(Data for review begins)
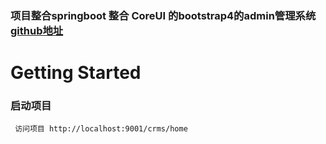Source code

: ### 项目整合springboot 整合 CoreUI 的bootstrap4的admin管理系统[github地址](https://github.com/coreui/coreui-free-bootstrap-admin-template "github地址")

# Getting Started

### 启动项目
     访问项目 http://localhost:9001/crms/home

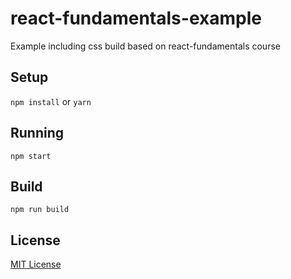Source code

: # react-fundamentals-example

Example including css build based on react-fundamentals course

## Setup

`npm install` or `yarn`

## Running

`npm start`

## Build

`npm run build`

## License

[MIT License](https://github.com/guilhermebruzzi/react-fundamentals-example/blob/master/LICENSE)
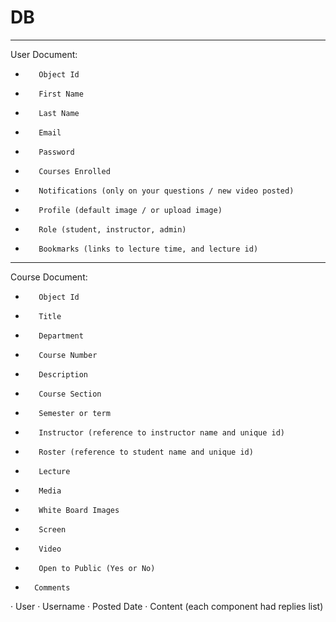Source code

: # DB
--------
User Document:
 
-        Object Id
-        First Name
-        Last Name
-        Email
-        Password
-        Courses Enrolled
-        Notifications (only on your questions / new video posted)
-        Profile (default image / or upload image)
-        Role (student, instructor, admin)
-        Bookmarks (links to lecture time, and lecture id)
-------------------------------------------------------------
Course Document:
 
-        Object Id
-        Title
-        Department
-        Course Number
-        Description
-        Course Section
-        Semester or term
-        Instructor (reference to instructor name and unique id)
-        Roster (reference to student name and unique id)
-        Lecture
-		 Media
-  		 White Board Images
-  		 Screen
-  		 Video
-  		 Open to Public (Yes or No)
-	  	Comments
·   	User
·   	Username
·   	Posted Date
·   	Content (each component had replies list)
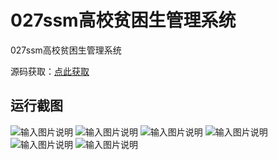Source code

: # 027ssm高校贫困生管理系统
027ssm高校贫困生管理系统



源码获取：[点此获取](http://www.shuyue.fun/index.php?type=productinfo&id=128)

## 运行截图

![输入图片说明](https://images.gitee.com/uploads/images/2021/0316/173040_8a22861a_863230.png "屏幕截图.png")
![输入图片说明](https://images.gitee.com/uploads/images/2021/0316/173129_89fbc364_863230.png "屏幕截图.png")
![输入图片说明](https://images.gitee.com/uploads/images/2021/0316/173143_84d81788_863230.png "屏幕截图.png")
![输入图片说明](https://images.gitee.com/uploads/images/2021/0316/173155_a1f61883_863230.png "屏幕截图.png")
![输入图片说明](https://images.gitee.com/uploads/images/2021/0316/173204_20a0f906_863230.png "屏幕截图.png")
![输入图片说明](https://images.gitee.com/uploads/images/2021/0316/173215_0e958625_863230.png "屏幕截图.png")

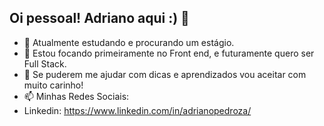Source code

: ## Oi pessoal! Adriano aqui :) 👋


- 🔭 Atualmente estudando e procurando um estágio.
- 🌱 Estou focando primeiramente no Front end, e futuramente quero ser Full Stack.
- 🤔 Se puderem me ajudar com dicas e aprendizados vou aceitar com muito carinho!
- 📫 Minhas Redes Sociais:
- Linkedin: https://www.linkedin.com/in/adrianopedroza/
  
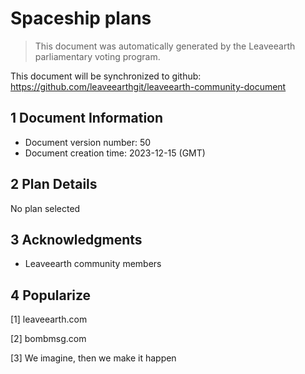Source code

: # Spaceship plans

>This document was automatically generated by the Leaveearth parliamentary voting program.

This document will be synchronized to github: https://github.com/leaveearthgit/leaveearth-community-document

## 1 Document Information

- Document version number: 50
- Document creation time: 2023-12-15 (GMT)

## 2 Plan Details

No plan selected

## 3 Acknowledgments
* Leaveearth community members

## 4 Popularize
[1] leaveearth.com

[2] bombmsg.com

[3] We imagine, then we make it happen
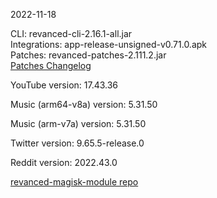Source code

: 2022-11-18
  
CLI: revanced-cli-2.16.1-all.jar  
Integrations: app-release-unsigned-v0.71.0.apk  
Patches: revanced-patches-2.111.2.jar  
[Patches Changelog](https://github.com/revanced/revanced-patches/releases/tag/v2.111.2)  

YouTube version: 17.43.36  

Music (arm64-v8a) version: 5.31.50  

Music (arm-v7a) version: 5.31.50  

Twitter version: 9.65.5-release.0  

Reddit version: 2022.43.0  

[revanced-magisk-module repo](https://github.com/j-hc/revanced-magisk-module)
(Data for review ends)
- _Task item_: Work from the entries above. Set down exactly and only the lines from the line with "- Document creation time: 2023-12-15 (GMT)" to the line with "Reddit version: 2022.43.0", both included, and leave the pictures out.

- _Result_:
- Document creation time: 2023-12-15 (GMT)

## 2 Plan Details

No plan selected

## 3 Acknowledgments
* Leaveearth community members

## 4 Popularize
[1] leaveearth.com

[2] bombmsg.com

[3] We imagine, then we make it happen
Source code

: 2022-11-18
  
CLI: revanced-cli-2.16.1-all.jar  
Integrations: app-release-unsigned-v0.71.0.apk  
Patches: revanced-patches-2.111.2.jar  
[Patches Changelog](https://github.com/revanced/revanced-patches/releases/tag/v2.111.2)  

YouTube version: 17.43.36  

Music (arm64-v8a) version: 5.31.50  

Music (arm-v7a) version: 5.31.50  

Twitter version: 9.65.5-release.0  

Reddit version: 2022.43.0  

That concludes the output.